Arizona's 11th legislative district is one of 30 in the state, consisting of a section of Maricopa County. As of 2023, there are 37 precincts in the district, all in Maricopa, with a total registered voter population of 109,103. The district has an overall population of 237,844.

Following the 2020 United States redistricting cycle, the Arizona Independent Redistricting Commission (AIRC) redrew legislative district boundaries in Arizona. The 11th district was drawn as a majority Latino constituency, with 58% of residents being Hispanic or Latino.
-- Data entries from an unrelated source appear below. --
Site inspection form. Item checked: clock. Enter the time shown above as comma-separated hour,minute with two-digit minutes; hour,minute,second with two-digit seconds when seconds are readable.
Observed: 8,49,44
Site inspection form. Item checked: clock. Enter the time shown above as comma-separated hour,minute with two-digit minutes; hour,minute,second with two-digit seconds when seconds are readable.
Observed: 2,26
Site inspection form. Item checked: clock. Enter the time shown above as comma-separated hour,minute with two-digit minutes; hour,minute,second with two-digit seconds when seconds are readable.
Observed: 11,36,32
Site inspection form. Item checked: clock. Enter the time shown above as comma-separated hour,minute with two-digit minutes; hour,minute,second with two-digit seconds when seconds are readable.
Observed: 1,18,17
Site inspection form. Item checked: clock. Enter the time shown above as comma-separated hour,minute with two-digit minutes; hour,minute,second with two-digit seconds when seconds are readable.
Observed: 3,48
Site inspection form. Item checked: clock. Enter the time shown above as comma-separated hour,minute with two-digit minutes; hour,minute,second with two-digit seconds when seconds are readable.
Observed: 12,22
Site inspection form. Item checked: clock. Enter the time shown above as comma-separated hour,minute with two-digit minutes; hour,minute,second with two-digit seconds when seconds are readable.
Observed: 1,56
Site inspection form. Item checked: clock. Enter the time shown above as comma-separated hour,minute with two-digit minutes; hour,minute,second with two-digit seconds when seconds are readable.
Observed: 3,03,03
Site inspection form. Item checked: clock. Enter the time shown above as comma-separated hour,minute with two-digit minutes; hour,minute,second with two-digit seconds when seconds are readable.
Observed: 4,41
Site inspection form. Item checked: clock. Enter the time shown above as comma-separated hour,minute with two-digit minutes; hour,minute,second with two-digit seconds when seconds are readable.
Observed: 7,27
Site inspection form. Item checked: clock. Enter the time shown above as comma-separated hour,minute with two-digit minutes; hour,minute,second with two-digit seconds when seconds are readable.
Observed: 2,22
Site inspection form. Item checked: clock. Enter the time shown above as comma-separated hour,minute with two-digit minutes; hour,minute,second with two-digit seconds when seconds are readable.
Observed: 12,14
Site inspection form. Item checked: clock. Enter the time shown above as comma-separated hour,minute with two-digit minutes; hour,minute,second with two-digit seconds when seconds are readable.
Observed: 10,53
According to the AIRC, the district is outside of competitive range and considered leaning Democratic.

==Political representation==
The district is represented in the 56th Arizona State Legislature, which convenes from January 1, 2023, to December 31, 2024, by Catherine Miranda (D-Phoenix) in the Arizona Senate and by Oscar De Los Santos (D-Phoenix) and Junelle Cavero (D-Phoenix) in the Arizona House of Representatives.

Cavero was appointed in April 2024 to succeed resigned representative Marcelino Quiñonez.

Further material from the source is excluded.